With countless networking events, you have the ability to choose what type works best for you. Speed networking, cocktail parties, conferences, informative seminars, online get-togethers – each format has its own unique advantages and disadvantages. You most likely will gravitate to one or two types of events. That’s ok. You’re better off sticking with attending only the activities in which you have the highest comfort level.

Do Your Homework before You Commit

Once you’ve found a handful of groups that are in line with your networking style, research the types of members, their companies, and the focus of the group. Don’t be afraid to attend a group’s events two or three times to get a feel for their dynamics. You may love it, or you might find that it’s not in synch with your goals, interests, or personality. The key is not to commit yourself to anything until you are confident that it’s a good fit for you.

Stay Focused on What You Can Give

Many networkers leave groups frustrated because they feel that they are not getting enough. Yet, they haven’t put any effort into giving.

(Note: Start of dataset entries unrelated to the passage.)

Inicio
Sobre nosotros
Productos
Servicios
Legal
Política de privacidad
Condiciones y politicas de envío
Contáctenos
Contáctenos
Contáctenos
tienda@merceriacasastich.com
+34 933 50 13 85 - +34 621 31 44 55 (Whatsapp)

As in the famous words of the Beatles, “The love you take is equal to the love you make.” This certainly applies to networking. Always think about what you can give and offer to your contacts before you ask for or expect anything from them. Once you begin to focus your energy on helping others, you’ll quickly find that they are enthusiastic about helping you!

Follow Up and Follow Through

Interestingly, it may seem like you’re networking at the events you attend, but in reality, the true networking doesn’t actually begin until afterwards. If you neglect to follow up or connect with the contacts you’ve made, you’re merely socializing and not networking at all. It’s 100% about how you maintain those connections that will determine your level of success.

Be Realistic

The reality is that not every networking connection you make will be able to produce leads and referrals to you. Yes, you need to be helping others, but you also have to devote the bulk of your energy to cultivating your most valuable resources. Assess each contact and determine how you can work together. If there just isn’t a great deal of potential with a particular connection, it’s ok to minimize your dealings with him or her. Both of you will be better off shifting energies to others who will be more beneficial.